Dynamic motor practice improves movement accuracy, force control and leads to increased corticospinal excitability compared to isometric motor practice

Abstract

The central nervous system has a remarkable ability to plan motor actions, to predict and monitor the sensory consequences during and following motor actions and integrate these into future actions. Numerous studies investigating human motor learning have employed tasks involving either force control during isometric contractions or position control during dynamic tasks. To our knowledge, it remains to be elucidated how motor practice with an emphasis on position control influences force control and vice versa. Furthermore, it remains unexplored whether these distinct types of motor practice are accompanied by differential effects on corticospinal excitability. In this study, we tested motor accuracy and effects of motor practice in a force or position control task allowing wrist flexions of the non-dominant hand in the absence of online visual feedback. For each trial, motor performance was quantified as errors (pixels) between the displayed target and the movement endpoint. In the main experiment, 46 young adults were randomized into three groups: position control motor practice (PC), force control motor practice (FC), and a resting control group (CON). Following assessment of baseline motor performance in the position and force control tasks, intervention groups performed motor practice with, augmented visual feedback on performance. Motor performance in both tasks was assessed following motor practice. In a supplementary experiment, measures of corticospinal excitability were obtained in twenty additional participants by application of transcranial magnetic stimulation to the primary motor cortex hot spot of the flexor carpi radialis muscle before and following either position or force control motor practice. Following motor practice, accuracy in the position task improved significantly more for PC compared to FC and CON. For the force control task, both the PC and FC group improved more compared to CON. The two types of motor practice thus led to distinct effects including positive between-task transfer accompanying dynamic motor practice The results of the supplementary study demonstrated an increase in corticospinal excitability following dynamic motor practice compared to isometric motor practice. In conclusion, dynamic motor practice improves movement accuracy, and force control and leads to increased corticospinal excitability compared to isometric motor practice.
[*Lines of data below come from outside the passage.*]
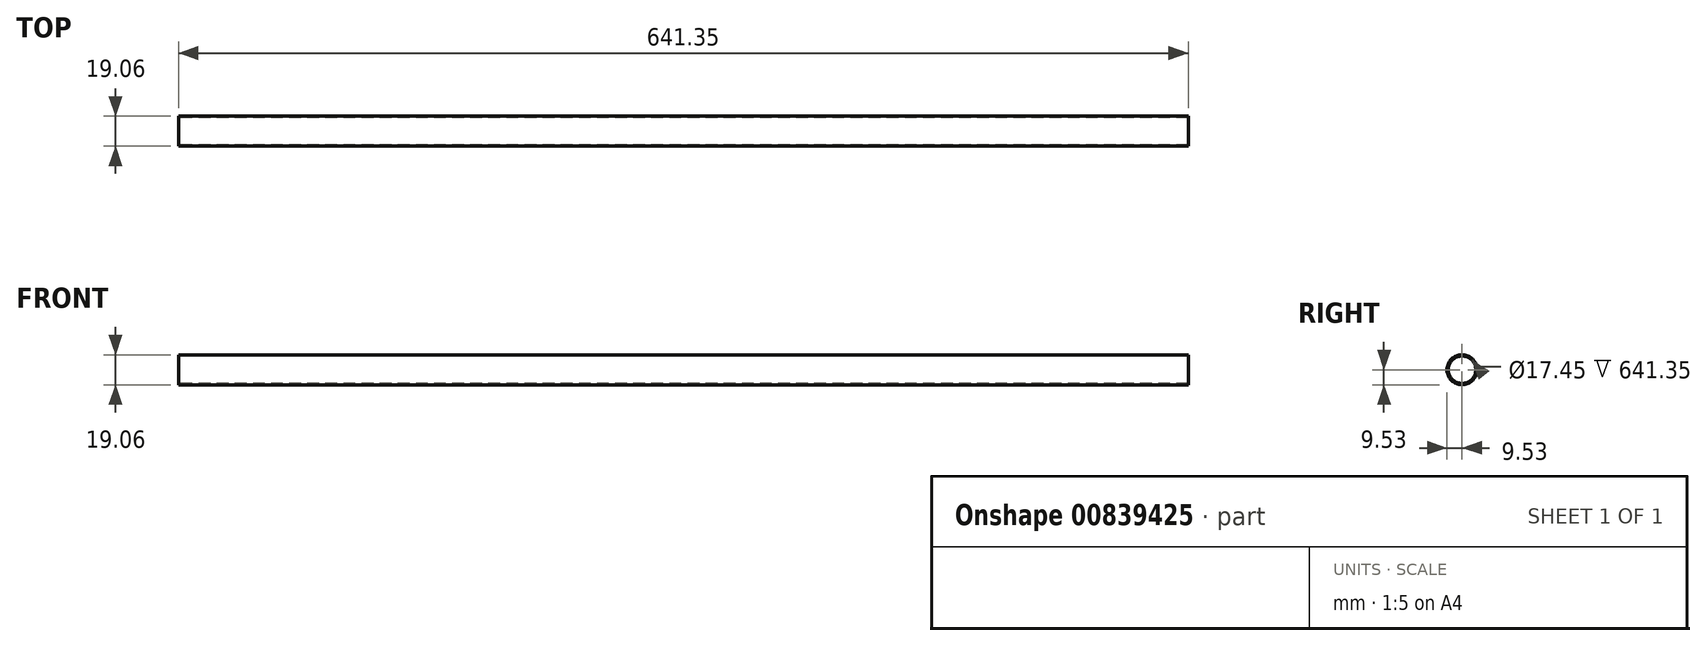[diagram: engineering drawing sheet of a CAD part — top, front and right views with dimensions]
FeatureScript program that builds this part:
annotation { "Feature Type Name" : "Feature", "Feature Type Description" : "" }
export const myFeature = defineFeature(function(context is Context, id is Id, definition is map)
    precondition{}
    {
        {
            var Q0;
            Q0=qCreatedBy(makeId("Right.planeOp"),FACE);
            var sketch = newSketch(context, id + "F0", { "sketchPlane" : qUnion([Q0])});
            skCircle(sketch, "E0", {"center": v(0, 0) * mm, "radius": 9.53 * mm});
            skCircle(sketch, "E1", {"center": v(0, 0) * mm, "radius": 8.72 * mm});
            skSolve(sketch);
        }
        {
            var Q0;
            Q0 = qSketchRegion(id + "F0", true);
            extrude(context, id + "F1", {"entities" : qUnion([Q0]), "depth" : 641.35 * mm, "offsetDistance" : 25.4 * mm});
        }
    });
Keywords: corticospinal excitability; force control; motor learning; position control; visual feedback.

FIGURE 1

Panel (A) depicts the experimental protocol of the main experiments including the two intervention groups: position control practice and force control practice and the control group. In panel (B) the experimental protocol of the supplementary experiments is depicted including the two intervention groups: position control practice and force control practice. The experimental setup is shown in panel (C) while the computerized task is shown in panel (D).

FIGURE 2

Mean errors (pixels) at baseline and post practice conditions from in the position control task in the three groups in the main experiment are depicted in panel (A): the position control practice group (blue), force control practice group (red) and control group (gray). Learning curves from the four blocks of position control practice is shown in panel (A). The delta changes (error) in the position control task are shown in panel (B). Target specific mean errors (pixels) in the position control task at baseline and post practice in the three groups are shown in panel (C). Standard deviations from mean error in the three groups are shown in panel (D) while coefficient of variation in percentage are shown in panel (E). *Denotes a significant difference within group and # denotes significant difference between groups.

FIGURE 3

Mean errors (pixels) at baseline and post practice conditions from force control task in the three groups in the main experiment are depicted in panel (A): the position control practice group (blue), force control practice group (red) and control group (gray). Learning curves from the four blocks of force control practice is shown in panel (A). The delta changes (error) in the force control task are shown in panel (B). Target specific mean errors (pixels) in the force control task at baseline and post practice in the three groups are shown in panel (C). Standard deviations from mean error in the three groups are shown in panel (D) while coefficient of variation in percentage are shown in panel (E). *Denotes a significant difference within group and # denotes significant difference between groups.

FIGURE 4

Transcranial magnetic stimulation (TMS) stimulus-response curves from (A) the position control practice group (blue colors), (C) the force control practice group (red colors) at baseline, post practice and 20 min post practice from the supplementary experiment. Panels (B,D) display summed motor evoked potential amplitudes (MEP) at baseline, post practice and 20 min post practice. *Denotes a significant difference within group and # denotes significant difference between groups.